*** Opening TASK MATERIAL ***

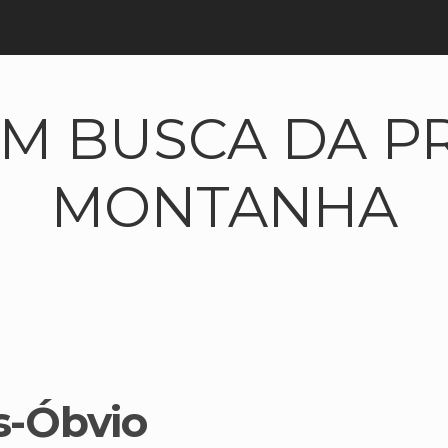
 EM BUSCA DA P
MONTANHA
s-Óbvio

*** Closing TASK MATERIAL ***
*** Opening TASK MATERIAL ***

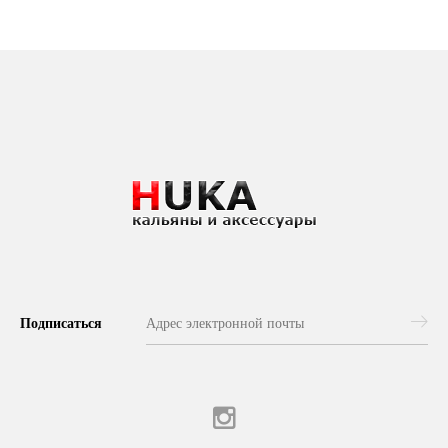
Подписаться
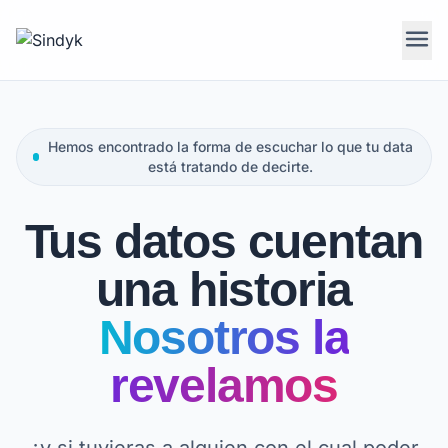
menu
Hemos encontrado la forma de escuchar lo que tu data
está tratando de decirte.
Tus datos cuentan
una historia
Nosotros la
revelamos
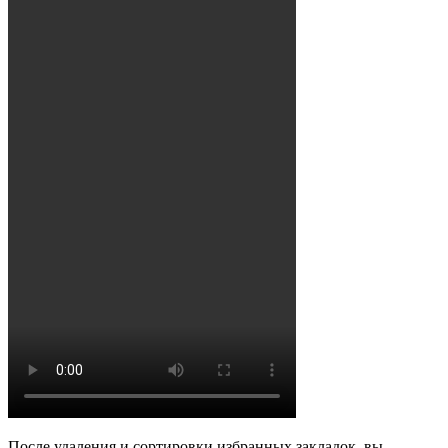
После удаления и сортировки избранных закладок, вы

*** Closing TASK MATERIAL ***

Give back exactly, and solely, the section of the data above bounded by the line containing "Подписаться" and the line containing "После удаления и", both bounding lines included and pictures omitted.

Подписаться
menu
Hemos encontrado la forma de escuchar lo que tu data
está tratando de decirte.
Tus datos cuentan
una historia
Nosotros la
revelamos
После удаления и сортировки избранных закладок, вы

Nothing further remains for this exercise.